**Artikel**

──────────

Seorang lelaki, berikat kepala merah dan memegang parang besar, menunggu di samping tugu dan meja batu. Beriringan, para peneliti itu diminta memutarinya hingga tiga kali, mengikuti pemimpin adat. Di pinggir lapangan, riuh warga menonton dan sesekali bersorak mengikuti teriakan lelaki dengan parang itu.

”Ritual yael woma (mengelilingi tugu batu) ini untuk mengenalkan orang baru kepada leluhur,” kata Yosep Kaanubun, pemangku adat Desa Waur, Kecamatan Kei Besar, Maluku Tenggara. ”Di sini semua kegiatan harus dimulai dengan ritual adat. Apalagi ini mau ambil darah. Bapak-Ibu harus menjadi bagian dari kami dulu.”

──────────

**Data yang Diberikan**

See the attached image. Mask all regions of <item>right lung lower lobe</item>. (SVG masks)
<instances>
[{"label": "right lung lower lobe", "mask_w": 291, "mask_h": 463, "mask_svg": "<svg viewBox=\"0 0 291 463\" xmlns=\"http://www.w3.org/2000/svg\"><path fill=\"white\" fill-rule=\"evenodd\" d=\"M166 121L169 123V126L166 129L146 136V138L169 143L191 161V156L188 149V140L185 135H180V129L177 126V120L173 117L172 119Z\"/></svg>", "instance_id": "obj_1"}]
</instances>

──────────

**Latihan A**
Tuliskan ulang bagian artikel tentang ritual adat di Desa Waur tanpa perubahan apa pun, mulai dari "Seorang lelaki, berikat" dan berakhir pada "dengan parang itu.".
**Latihan B**
Menurut artikel tentang ritual adat di Desa Waur, berapa kali para peneliti diminta memutari tugu dan meja batu?

**Jawaban Benar A**
Seorang lelaki, berikat kepala merah dan memegang parang besar, menunggu di samping tugu dan meja batu. Beriringan, para peneliti itu diminta memutarinya hingga tiga kali, mengikuti pemimpin adat. Di pinggir lapangan, riuh warga menonton dan sesekali bersorak mengikuti teriakan lelaki dengan parang itu.

**Jawaban Benar B**
Tiga kali.